= Operation Scarlift =

Operation Scarlift (also known as Project 500 or The Bond Issue Program) was a program carried out by the Pennsylvania government in the 1960s and 1970s. Its mission was to repair environmental damage caused by abandoned mine lands, acid mine drainage, and other issues associated with historic mining. The operation began around the time that the Land and Water Conservation and Reclamation Act was passed and became inactive in the 1970s due to a lack of funding. During the operation, a total of $141,000,000 was spent on a variety of tasks, including remedying pollution in hundreds of streams, extinguishing dozens of mine fires, and constructing acid mine drainage treatment plants. Numerous reports on mining-impacted streams were produced during the operation, many of which continue to be used for assessing watersheds.

==Background==
On May 16, 1967, voters in Pennsylvania approved a $500 million bond issue for the purpose of resolving environmental problems. In 1968, Pennsylvania passed the Land and Water Conservation and Reclamation Act, which was the first act in the United States concerning abandoned mine reclamation. It was this act that led to the formation of Operation Scarlift to repair damage caused by abandoned mines. A chunk of the money from the $500 million bond issue was used to fund the operation.

Operation Scarlift is so-named because of its mission to remove the "scars" left by historical mining activities in Pennsylvania.

==Operations==
The purpose of Operation Scarlift was to remedy the environmental damage that historic mining in Pennsylvania has caused to the land, water, and air. The operation carried out abandoned mine reclamation projects. These projects addressed such environmental issues as abandoned strip mines, open underground mine shafts, burning refuse banks, mine fires, identifying and gathering data on acid mine drainage sites across Pennsylvania. The operation built a series of lime neutralization stations to remedy acid mine drainage. Additionally, it produced dozens of studies on mining-impacted areas, including watersheds and mine complexes. These reports were created between 1968 and 1982.
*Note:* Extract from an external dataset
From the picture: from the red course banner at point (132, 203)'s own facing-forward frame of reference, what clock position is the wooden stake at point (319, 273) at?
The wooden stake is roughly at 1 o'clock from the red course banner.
The actions taken by Operation Scarlift used a total of $141,000,000. It used the money to carry out 500 stream pollution abatement projects, eliminate 150 areas of mine subsidence, extinguish 75 mine fires, and alleviate air pollution at 30 burning refuse banks. Between 1968 and 1981, approximately $78,000,000 were spent on remedying stream pollution and approximately $64,000,000 was spent on the other tasks carried out by the operation. By 1976, 48 mi of streams had been made free of pollution by the operation and another 140 mi had had their pollution levels reduced. A total of 32 deep mine complexes were sealed and 2600 acre were reclaimed.

Operation Scarlift was first administered by the Department of Mines and Mineral Industries. Later, that role passed to the Pennsylvania Department Environmental Resources (now known as the Pennsylvania Department of Environmental Protection). Operation Scarlift became inactive in the 1970s after using up all the money provided by its revenue bond.

===Stream pollution remedies===
Operation Scarlift had two main methods for remedying stream pollution by acid mine drainage. These methods were source correction and treatment. Source correction methods in deep mines included deep mine sealing and reducing the flow of surface water into deep mines. The operation also carried out various source correction procedures on strip mines and refuse banks. Where source correction was impractical, treatment was used instead. Treatment sometimes used lime or limestone and was successful at reducing acidity and iron concentrations. However, due to the high cost involved, the operation rarely attempted to treat high sulfate concentrations except when remedying pollution in sources of potable water. Nevertheless, several chemical treatment plants were constructed, and were largely successful. However, several were shut down due to the high cost involved in maintaining them. In the 1980s, some of the remaining funds were used to attempt to construct passive treatment systems such as aerobic and anaerobic wetlands and ponds. However, these systems were mostly ineffective.

==Aftermath==
While Operation Scarlift was underway, the Pennsylvania Department of Environmental Protection periodically created updates on the status of the operation. These updates were known as Bond Issue Report and the last one was published in 1990. It serves as a historical summary of the operation's work.

Operation Scarlift has been described as achieving "limited success" with acid mine drainage abatement. Despite being several decades old, the information in the reports produced by Operation Scarlift "still provides much valuable background information for groups assessing their watershed", as described by the Abandoned Mine Reclamation Clearinghouse. A number of the reports on mining-impacted watersheds "remain the best descriptions and outlines of the AMD problems in the watersheds". The reports were scanned and digitized in the 2000s.